83. seviyede tam potansiyeline ulaşması için henüz çok erkendi.
Peki ya bu cazibeye girerse?
'Ters gidebilecek çok fazla şey var. ve en kötü senaryoda...'?
Zararlı söylentiler yayılabilir. Sonuçta insanlar onun Kim Woo-Joong ve Shin Sung-Hyun'dan bu yana bu kadar potansiyele sahip ilk oyuncu olduğunu söylüyordu.
'İnsanlar dram yaratmayı seviyor. Lonca Efendisinin Seo Jun-Ho'yu potansiyelinden korktuğu için öldürdüğüne dair dedikodular yayabilir.'?
Ne olursa olsun Jang Kyung-Hoon'un bunu durdurması gerekiyordu. Goblin'in yıllar içinde kazandığı tüm zafer toz gibi dağılabilirdi.
'Bunu hala düzeltebilirim.'?
Neyse ki, çekim iki kişiye izin veriyordu, bu da birisinin Seo Jun-Ho ile birlikte girebileceği anlamına geliyordu.
'İçeri girmem gerekiyor.'?
Bu şekilde Seo Jun-Ho ölse bile en kötü sonuçtan kaçınabileceklerdi. Eğer Usta Yardımcısı da onunla birlikte ölürse öfke değil sempati görürlerdi.
“Ah, o zaman ben de seninle geleceğim!” hoş bir ses bağırdı.
“…?”
Kısa boylu bir Oyuncu Seo Jun-Ho'nun yanına koştu. Gong Ju-Ha'dan başkası değildi.
Jang Kyung-Hoon ona umutsuzca baktı. “Yüzbaşı Gong, ne yapıyorsunuz?”
“Ha? Ben cazibe merkezine gidiyorum. Neden?”
Gerçekten sorması gerekiyor muydu?
'Doğru unuttum. Ju-Ha bu çekiciliğe meydan okuyacaktı. Çok bariz bir şeyi unuttum.'
Jang Kyung-Hoon kendini tamamen kaybetmiş bir şekilde boğuk bir kahkaha attı.

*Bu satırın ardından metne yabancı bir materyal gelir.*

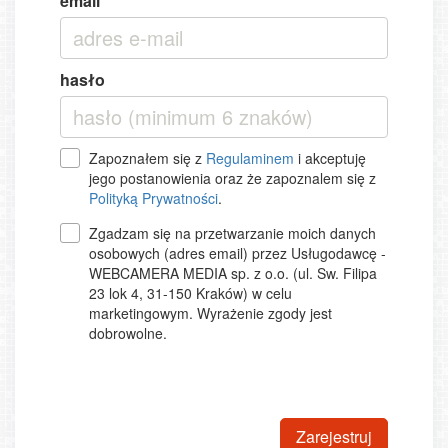
email
hasło
Zapoznałem się z
Regulaminem
i akceptuję
jego postanowienia oraz że zapoznalem się z
Polityką Prywatności
.
Zgadzam się na przetwarzanie moich danych
osobowych (adres email) przez Usługodawcę -
WEBCAMERA MEDIA sp. z o.o. (ul. Sw. Filipa
23 lok 4, 31-150 Kraków) w celu
marketingowym. Wyrażenie zgody jest
dobrowolne.
Zarejestruj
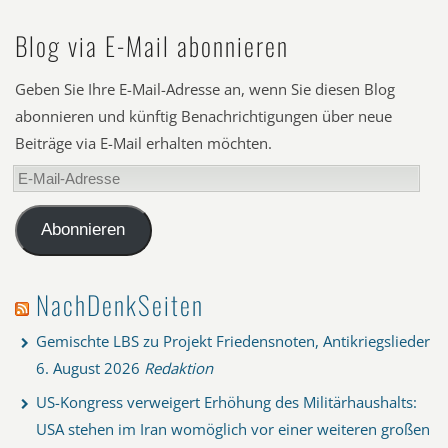
Blog via E-Mail abonnieren
Geben Sie Ihre E-Mail-Adresse an, wenn Sie diesen Blog
abonnieren und künftig Benachrichtigungen über neue
Beiträge via E-Mail erhalten möchten.
E-
Mail-
Adresse
Abonnieren
NachDenkSeiten
Gemischte LBS zu Projekt Friedensnoten, Antikriegslieder
6. August 2026
Redaktion
US-Kongress verweigert Erhöhung des Militärhaushalts:
USA stehen im Iran womöglich vor einer weiteren großen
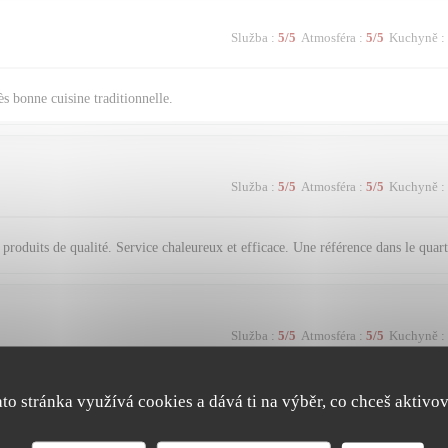
Služba
:
5
/5
Atmosféra
:
5
/5
Kuchyně
:
s bonne cuisine traditionnelle.
Služba
:
5
/5
Atmosféra
:
5
/5
Kuchyně
:
produits de qualité. Service chaleureux et efficace. Une référence dans le quart
Služba
:
5
/5
Atmosféra
:
5
/5
Kuchyně
:
ato stránka využívá cookies a dává ti na výběr, co chceš aktivov
Služba
:
5
/5
Atmosféra
:
4
/5
Kuchyně
:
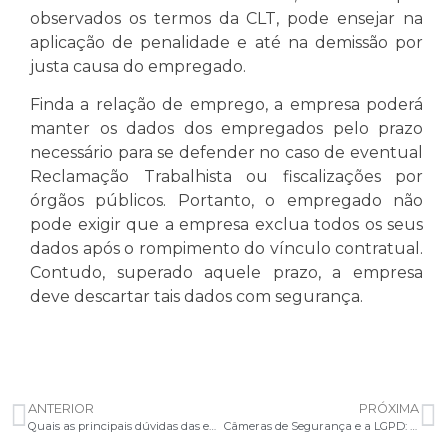
observados os termos da CLT, pode ensejar na
aplicação de penalidade e até na demissão por
justa causa do empregado.
Finda a relação de emprego, a empresa poderá
manter os dados dos empregados pelo prazo
necessário para se defender no caso de eventual
Reclamação Trabalhista ou fiscalizações por
órgãos públicos. Portanto, o empregado não
pode exigir que a empresa exclua todos os seus
dados após o rompimento do vínculo contratual.
Contudo, superado aquele prazo, a empresa
deve descartar tais dados com segurança.
ANTERIOR
PRÓXIMA
Quais as principais dúvidas das empresas sobre o encarregado de dados previsto na Lei Geral de Proteção de Dados?
Câmeras de Segurança e a LGPD: monitoramento de indivíduos sob a ótica de proteção de dados.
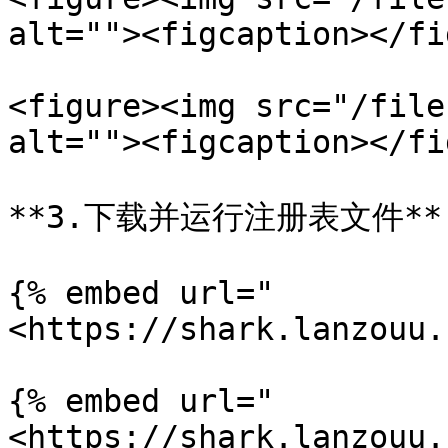
alt=""><figcaption></fi
<figure><img src="/file
alt=""><figcaption></fi
**3.下载并运行注册表文件**

{% embed url="
<https://shark.lanzouu.
{% embed url="
<https://shark.lanzouu.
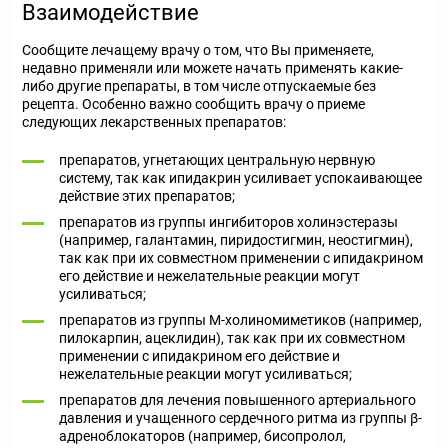
Взаимодействие
Сообщите лечащему врачу о том, что Вы применяете,
недавно применяли или можете начать применять какие-
либо другие препараты, в том числе отпускаемые без
рецепта. Особенно важно сообщить врачу о приеме
следующих лекарственных препаратов:
препаратов, угнетающих центральную нервную
систему, так как ипидакрин усиливает успокаивающее
действие этих препаратов;
препаратов из группы ингибиторов холинэстеразы
(например, галантамин, пиридостигмин, неостигмин),
так как при их совместном применении с ипидакрином
его действие и нежелательные реакции могут
усиливаться;
препаратов из группы М-холиномиметиков (например,
пилокарпин, ацеклидин), так как при их совместном
применении с ипидакрином его действие и
нежелательные реакции могут усиливаться;
препаратов для лечения повышенного артериального
давления и учащенного сердечного ритма из группы β-
адреноблокаторов (например, бисопролол,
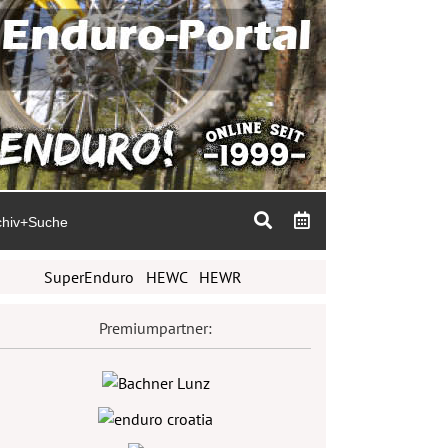
chiv+Suche
SuperEnduro
HEWC
HEWR
Premiumpartner:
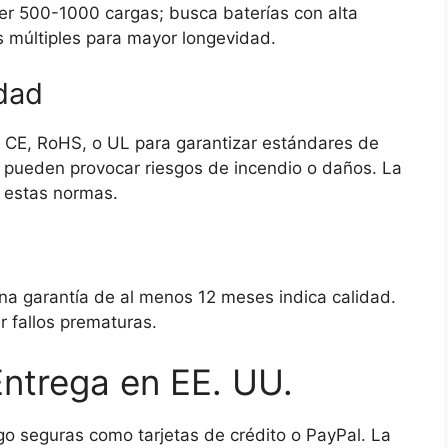
ser 500-1000 cargas; busca baterías con alta
 múltiples para mayor longevidad.
idad
mo CE, RoHS, o UL para garantizar estándares de
ue pueden provocar riesgos de incendio o daños. La
 estas normas.
na garantía de al menos 12 meses indica calidad.
r fallos prematuras.
ntrega en EE. UU.
go seguras como tarjetas de crédito o PayPal. La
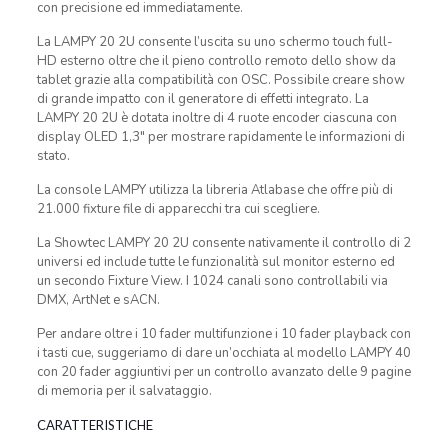
con precisione ed immediatamente.
La LAMPY 20 2U consente l’uscita su uno schermo touch full-
HD esterno oltre che il pieno controllo remoto dello show da
tablet grazie alla compatibilità con OSC. Possibile creare show
di grande impatto con il generatore di effetti integrato. La
LAMPY 20 2U è dotata inoltre di 4 ruote encoder ciascuna con
display OLED 1,3″ per mostrare rapidamente le informazioni di
stato.
La console LAMPY utilizza la libreria Atlabase che offre più di
21.000 fixture file di apparecchi tra cui scegliere.
La Showtec LAMPY 20 2U consente nativamente il controllo di 2
universi ed include tutte le funzionalità sul monitor esterno ed
un secondo Fixture View. I 1024 canali sono controllabili via
DMX, ArtNet e sACN.
Per andare oltre i 10 fader multifunzione i 10 fader playback con
i tasti cue, suggeriamo di dare un’occhiata al modello LAMPY 40
con 20 fader aggiuntivi per un controllo avanzato delle 9 pagine
di memoria per il salvataggio.
CARATTERISTICHE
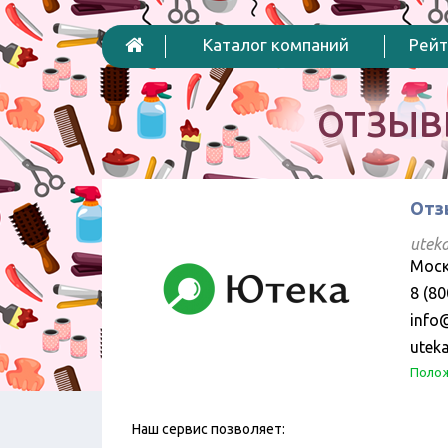
Каталог компаний
Рейт
ОТЗЫВ
Отз
utek
Моск
8 (80
info
uteka
Полож
Наш сервис позволяет:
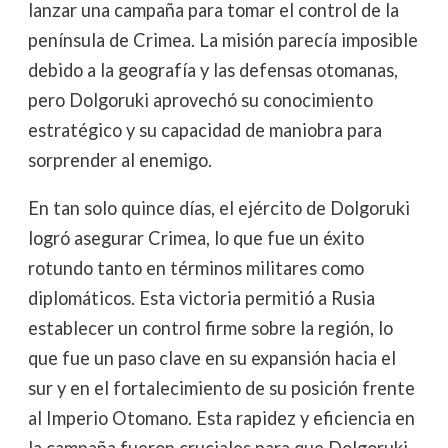
lanzar una campaña para tomar el control de la
península de Crimea. La misión parecía imposible
debido a la geografía y las defensas otomanas,
pero Dolgoruki aprovechó su conocimiento
estratégico y su capacidad de maniobra para
sorprender al enemigo.
En tan solo quince días, el ejército de Dolgoruki
logró asegurar Crimea, lo que fue un éxito
rotundo tanto en términos militares como
diplomáticos. Esta victoria permitió a Rusia
establecer un control firme sobre la región, lo
que fue un paso clave en su expansión hacia el
sur y en el fortalecimiento de su posición frente
al Imperio Otomano. Esta rapidez y eficiencia en
la campaña fueron cruciales para que Dolgoruki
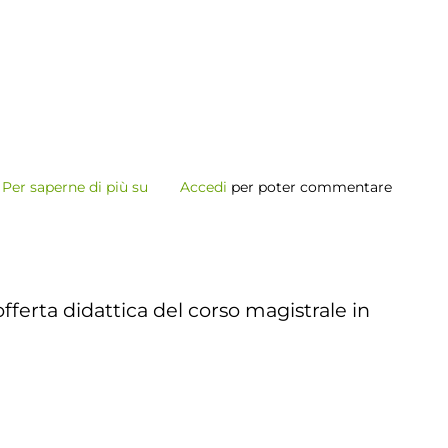
Per saperne di più su
Primi
Accedi
per poter commentare
in
italia
per
il
fferta didattica del corso magistrale in
CENSIS!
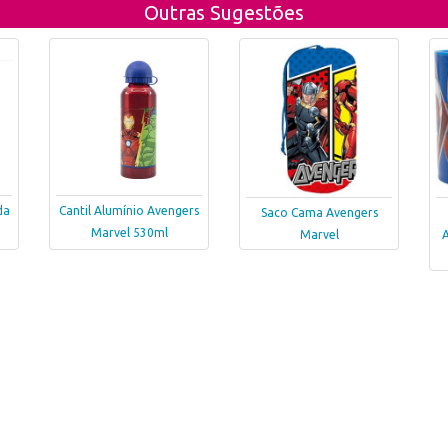
Outras Sugestões
da
Cantil Alumínio Avengers
Saco Cama Avengers
Marvel 530ml
Marvel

Gong Ju-Ha yumruğunu Seo Jun-Ho'ya doğru uzattı. “Evet, yeniden bir takım oluşturuyoruz gibi görünüyor.”
“Öyle görünüyor...”
“Sadece bana güven. Seni tüm yol boyunca taşıyacağım.
“Tamam, bunu yapacağım” dedi Seo Jun-Ho, yumruğunu kendi yumruğuyla vurarak.
Bu bölüm Fenrir Scans tarafından güncellenmiştir.